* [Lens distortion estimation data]
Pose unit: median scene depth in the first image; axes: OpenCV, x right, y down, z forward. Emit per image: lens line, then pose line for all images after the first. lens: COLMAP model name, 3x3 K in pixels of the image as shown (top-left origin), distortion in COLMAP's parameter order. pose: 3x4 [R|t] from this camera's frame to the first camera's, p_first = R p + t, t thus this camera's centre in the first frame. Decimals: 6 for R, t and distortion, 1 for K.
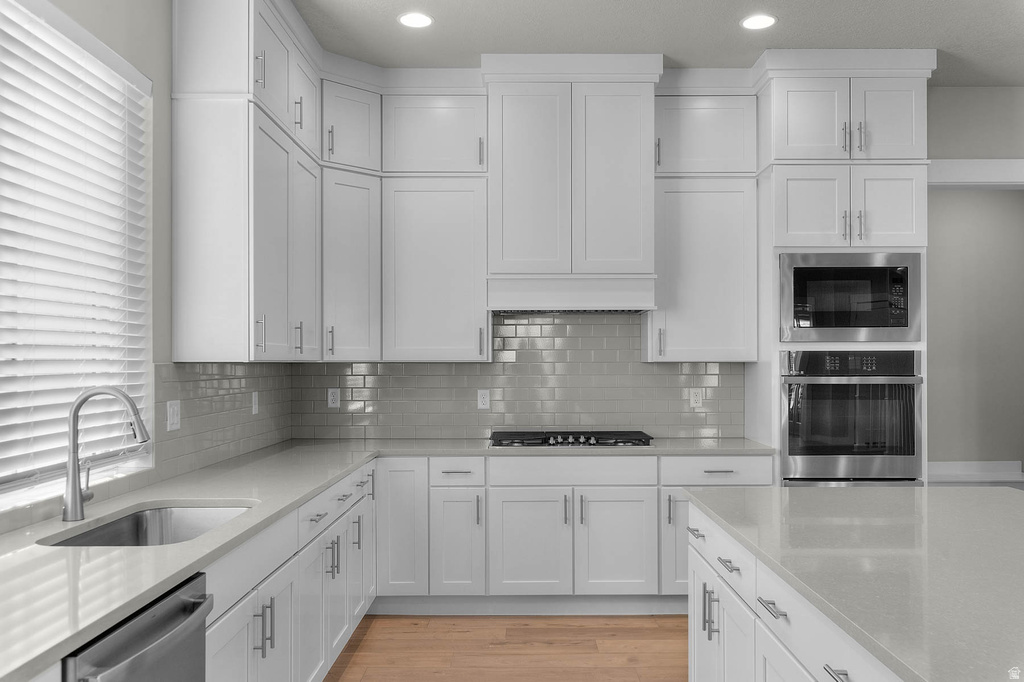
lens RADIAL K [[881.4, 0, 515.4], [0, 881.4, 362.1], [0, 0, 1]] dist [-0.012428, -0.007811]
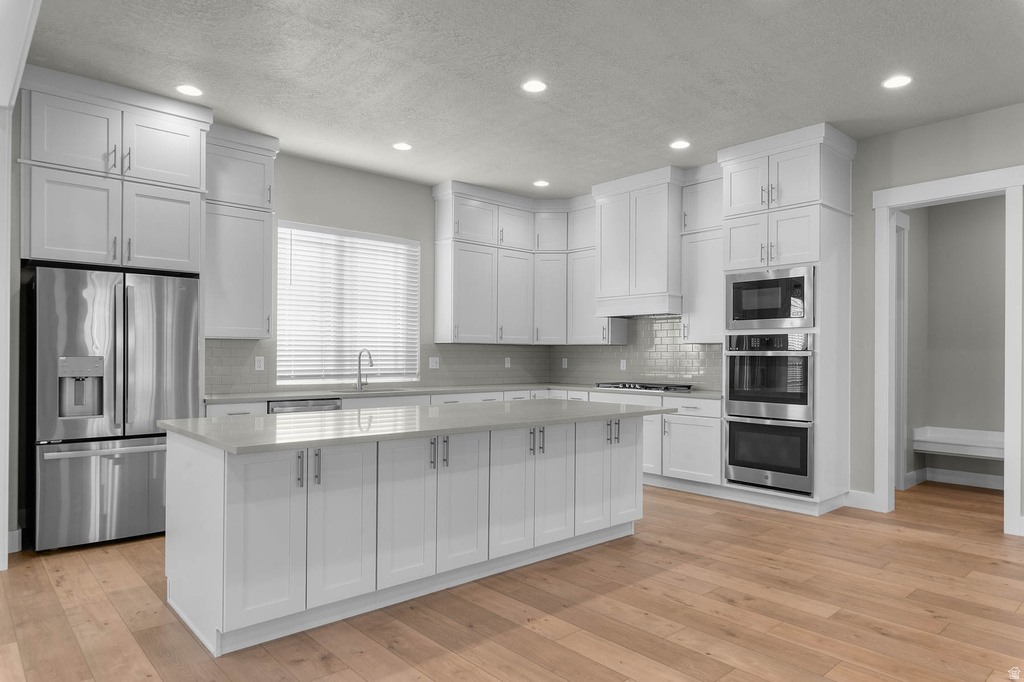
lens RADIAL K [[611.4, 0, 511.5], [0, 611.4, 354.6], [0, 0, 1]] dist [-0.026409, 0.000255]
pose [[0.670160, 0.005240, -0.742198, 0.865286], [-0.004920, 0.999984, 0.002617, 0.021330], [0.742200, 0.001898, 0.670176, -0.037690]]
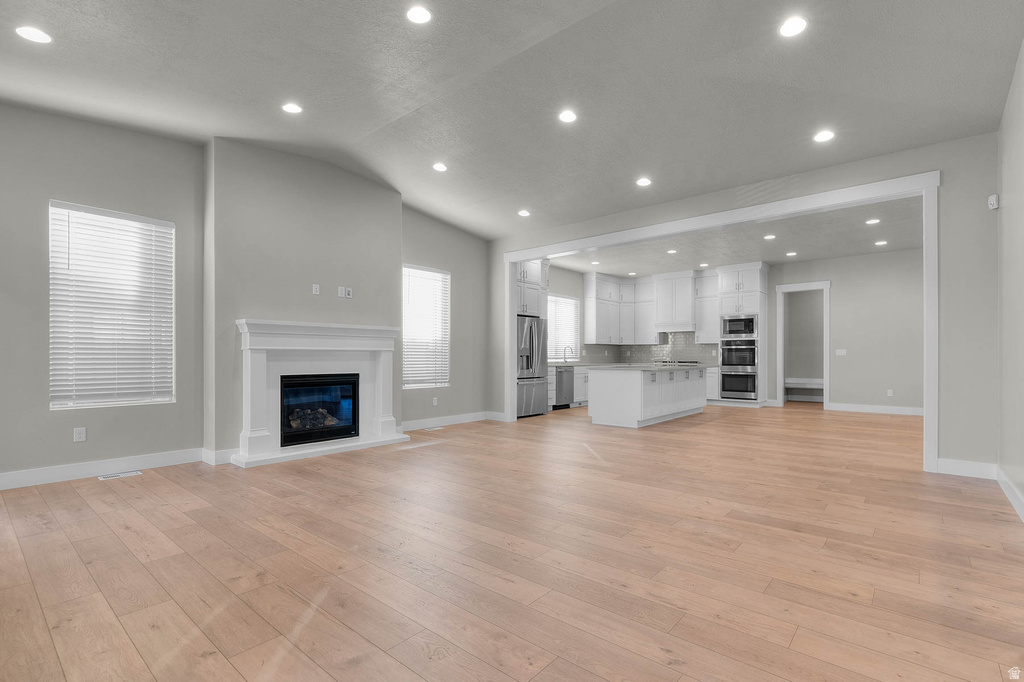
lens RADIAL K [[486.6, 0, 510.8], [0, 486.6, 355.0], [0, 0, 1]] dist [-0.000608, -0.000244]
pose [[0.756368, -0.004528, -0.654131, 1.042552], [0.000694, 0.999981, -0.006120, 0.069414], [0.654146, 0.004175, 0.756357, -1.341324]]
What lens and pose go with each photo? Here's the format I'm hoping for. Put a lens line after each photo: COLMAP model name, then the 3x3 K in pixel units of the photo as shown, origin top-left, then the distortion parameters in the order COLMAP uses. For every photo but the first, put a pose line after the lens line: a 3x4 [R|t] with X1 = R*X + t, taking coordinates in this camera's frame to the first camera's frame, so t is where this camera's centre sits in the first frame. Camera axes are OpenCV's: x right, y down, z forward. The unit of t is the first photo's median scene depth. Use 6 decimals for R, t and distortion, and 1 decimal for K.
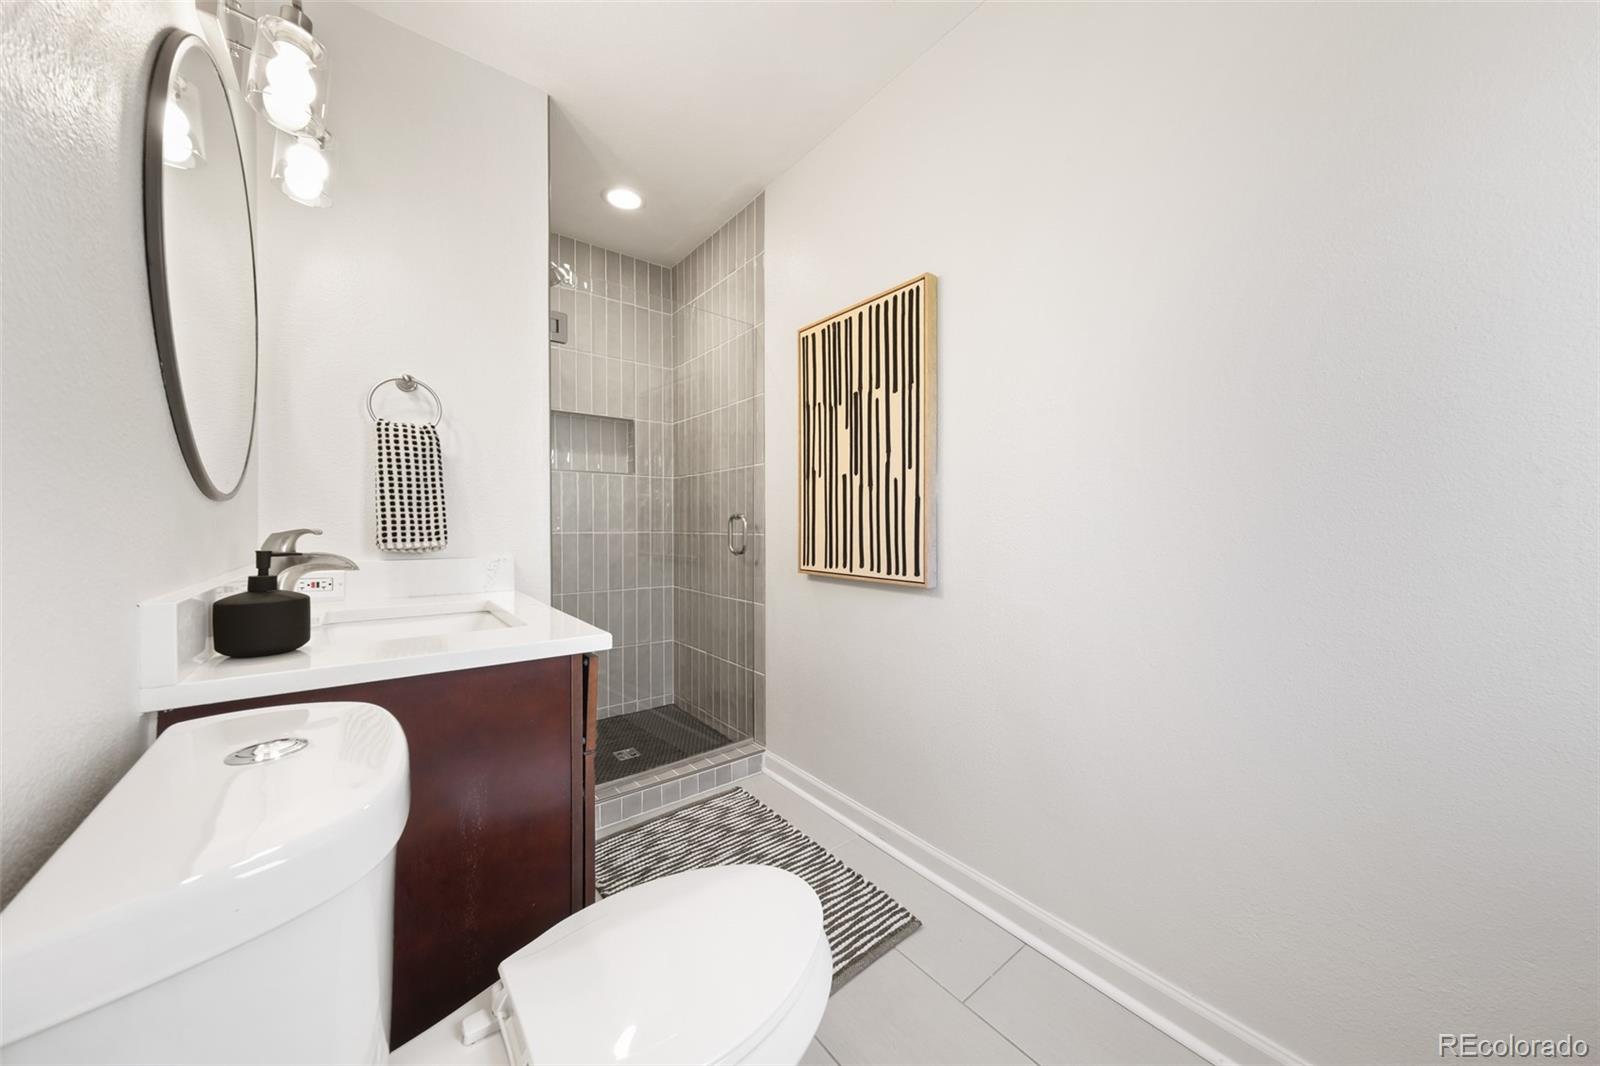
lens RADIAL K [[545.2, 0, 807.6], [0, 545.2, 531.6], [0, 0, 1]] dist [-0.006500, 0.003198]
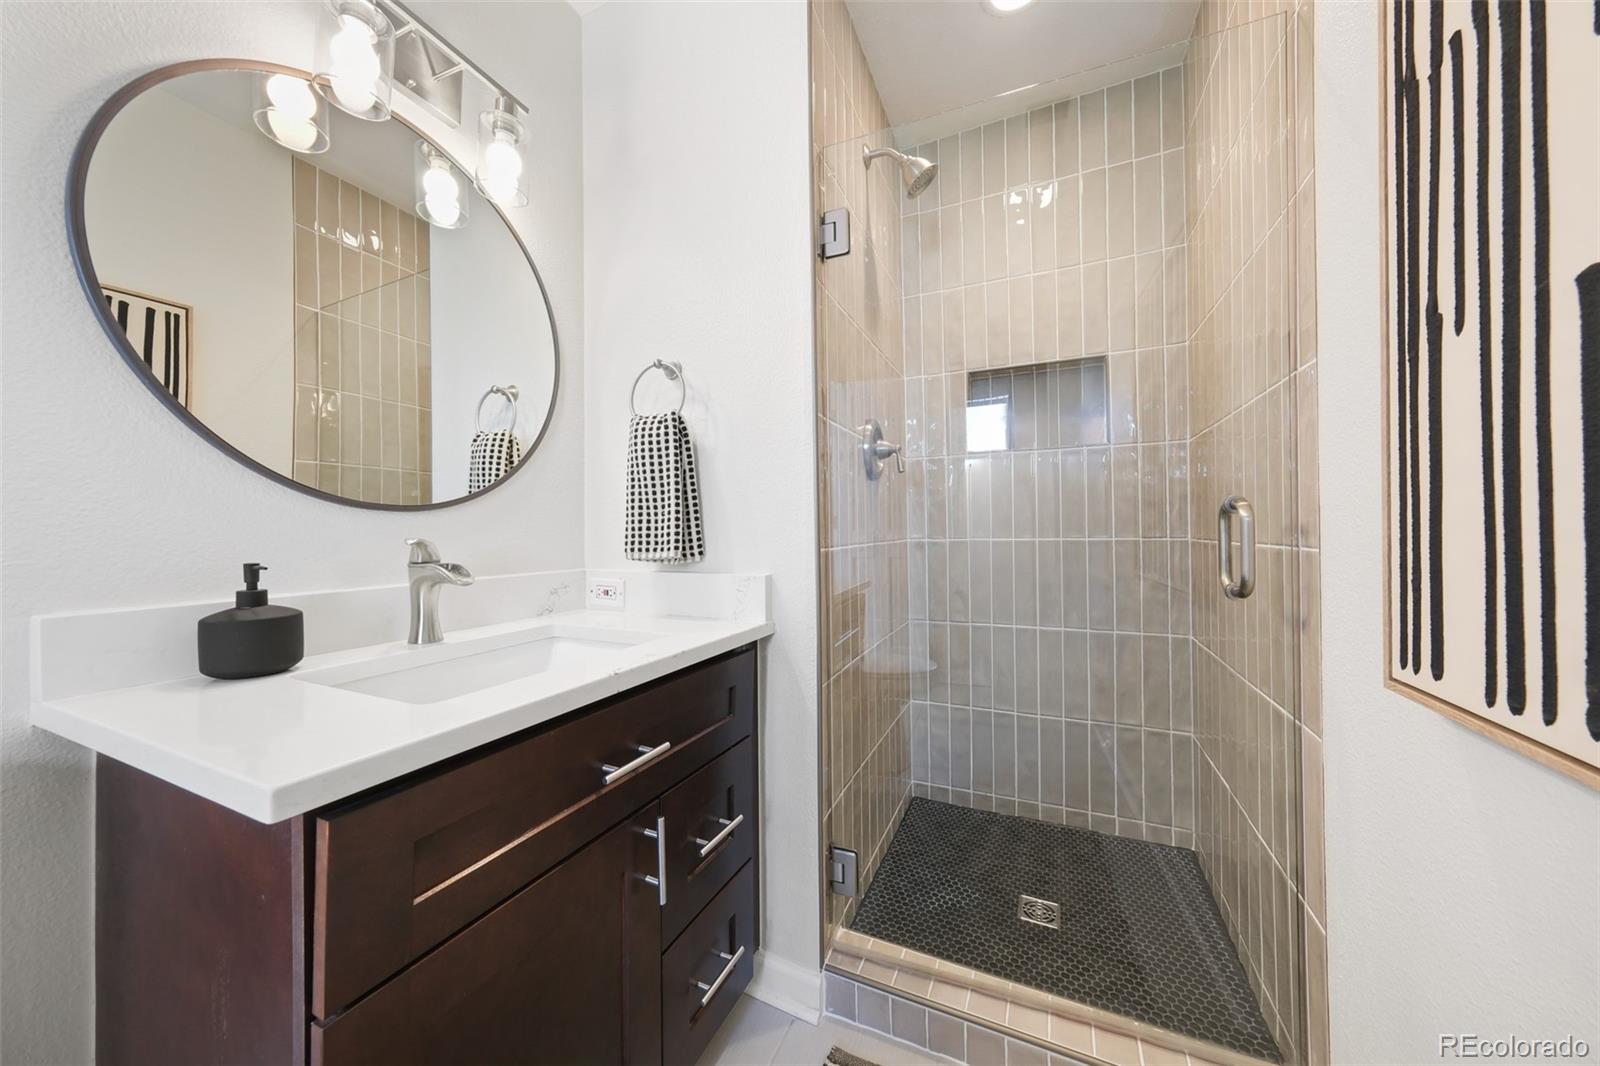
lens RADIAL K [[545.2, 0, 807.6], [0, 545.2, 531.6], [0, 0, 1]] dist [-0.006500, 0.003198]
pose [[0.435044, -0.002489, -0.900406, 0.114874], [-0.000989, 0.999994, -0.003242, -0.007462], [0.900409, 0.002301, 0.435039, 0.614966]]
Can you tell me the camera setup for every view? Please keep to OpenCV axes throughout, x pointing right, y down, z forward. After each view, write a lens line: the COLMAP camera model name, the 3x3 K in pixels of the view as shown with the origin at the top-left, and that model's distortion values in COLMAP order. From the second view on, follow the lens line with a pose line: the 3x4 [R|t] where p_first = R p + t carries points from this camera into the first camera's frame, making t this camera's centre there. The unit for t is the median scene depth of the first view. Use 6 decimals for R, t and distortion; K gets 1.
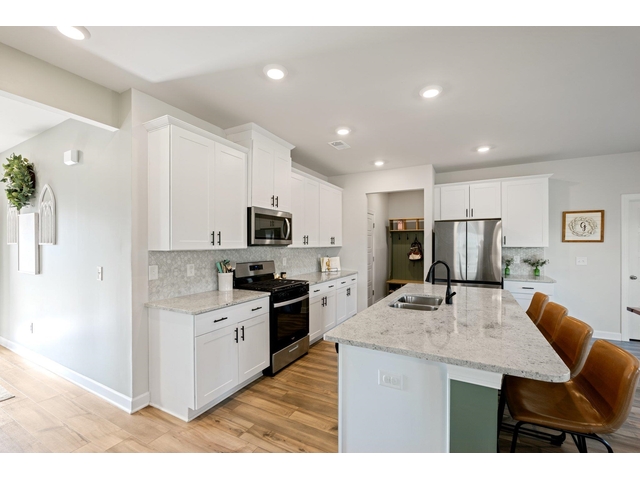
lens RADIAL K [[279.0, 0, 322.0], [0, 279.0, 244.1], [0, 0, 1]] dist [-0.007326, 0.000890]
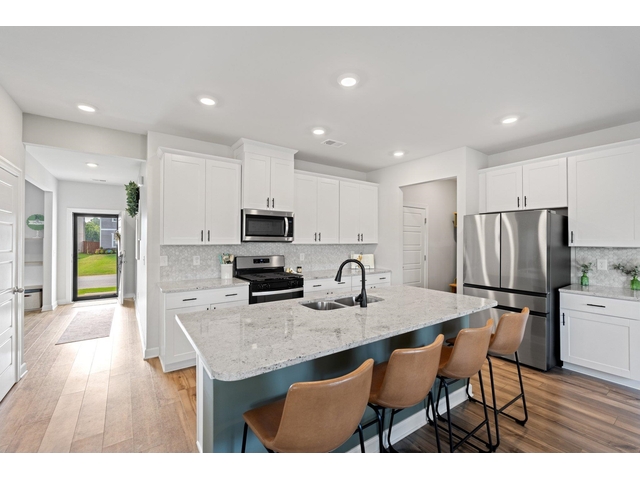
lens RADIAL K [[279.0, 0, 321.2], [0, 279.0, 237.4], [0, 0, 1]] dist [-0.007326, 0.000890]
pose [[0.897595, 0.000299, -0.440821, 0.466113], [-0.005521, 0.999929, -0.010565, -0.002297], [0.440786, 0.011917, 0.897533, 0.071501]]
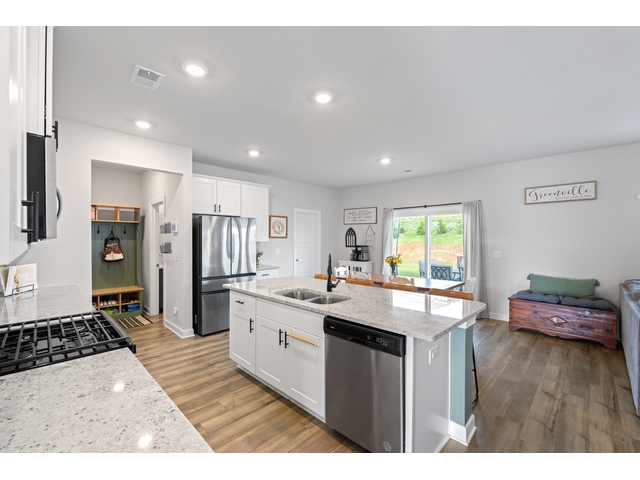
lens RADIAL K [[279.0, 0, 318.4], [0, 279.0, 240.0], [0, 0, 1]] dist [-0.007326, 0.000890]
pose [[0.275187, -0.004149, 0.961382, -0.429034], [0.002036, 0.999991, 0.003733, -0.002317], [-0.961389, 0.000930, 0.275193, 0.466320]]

* [Problem to solve] Transcribe every entry exactly. Leave out the pictures.

* [Output for this exercise]
Pose unit: median scene depth in the first image; axes: OpenCV, x right, y down, z forward. Emit per image: lens line, then pose line for all images after the first. lens: COLMAP model name, 3x3 K in pixels of the image as shown (top-left origin), distortion in COLMAP's parameter order. pose: 3x4 [R|t] from this camera's frame to the first camera's, p_first = R p + t, t thus this camera's centre in the first frame. Decimals: 6 for R, t and distortion, 1 for K.
lens RADIAL K [[881.4, 0, 515.4], [0, 881.4, 362.1], [0, 0, 1]] dist [-0.012428, -0.007811]
lens RADIAL K [[611.4, 0, 511.5], [0, 611.4, 354.6], [0, 0, 1]] dist [-0.026409, 0.000255]
pose [[0.670160, 0.005240, -0.742198, 0.865286], [-0.004920, 0.999984, 0.002617, 0.021330], [0.742200, 0.001898, 0.670176, -0.037690]]
lens RADIAL K [[486.6, 0, 510.8], [0, 486.6, 355.0], [0, 0, 1]] dist [-0.000608, -0.000244]
pose [[0.756368, -0.004528, -0.654131, 1.042552], [0.000694, 0.999981, -0.006120, 0.069414], [0.654146, 0.004175, 0.756357, -1.341324]]
What lens and pose go with each photo? Here's the format I'm hoping for. Put a lens line after each photo: COLMAP model name, then the 3x3 K in pixel units of the photo as shown, origin top-left, then the distortion parameters in the order COLMAP uses. For every photo but the first, put a pose line after the lens line: a 3x4 [R|t] with X1 = R*X + t, taking coordinates in this camera's frame to the first camera's frame, so t is where this camera's centre sits in the first frame. Camera axes are OpenCV's: x right, y down, z forward. The unit of t is the first photo's median scene depth. Use 6 decimals for R, t and distortion, and 1 decimal for K.
lens RADIAL K [[545.2, 0, 807.6], [0, 545.2, 531.6], [0, 0, 1]] dist [-0.006500, 0.003198]
lens RADIAL K [[545.2, 0, 807.6], [0, 545.2, 531.6], [0, 0, 1]] dist [-0.006500, 0.003198]
pose [[0.435044, -0.002489, -0.900406, 0.114874], [-0.000989, 0.999994, -0.003242, -0.007462], [0.900409, 0.002301, 0.435039, 0.614966]]
Can you tell me the camera setup for every view? Please keep to OpenCV axes throughout, x pointing right, y down, z forward. After each view, write a lens line: the COLMAP camera model name, the 3x3 K in pixels of the view as shown with the origin at the top-left, and that model's distortion values in COLMAP order. From the second view on, follow the lens line with a pose line: the 3x4 [R|t] where p_first = R p + t carries points from this camera into the first camera's frame, making t this camera's centre there. The unit for t is the median scene depth of the first view. Use 6 decimals for R, t and distortion; K gets 1.
lens RADIAL K [[279.0, 0, 322.0], [0, 279.0, 244.1], [0, 0, 1]] dist [-0.007326, 0.000890]
lens RADIAL K [[279.0, 0, 321.2], [0, 279.0, 237.4], [0, 0, 1]] dist [-0.007326, 0.000890]
pose [[0.897595, 0.000299, -0.440821, 0.466113], [-0.005521, 0.999929, -0.010565, -0.002297], [0.440786, 0.011917, 0.897533, 0.071501]]
lens RADIAL K [[279.0, 0, 318.4], [0, 279.0, 240.0], [0, 0, 1]] dist [-0.007326, 0.000890]
pose [[0.275187, -0.004149, 0.961382, -0.429034], [0.002036, 0.999991, 0.003733, -0.002317], [-0.961389, 0.000930, 0.275193, 0.466320]]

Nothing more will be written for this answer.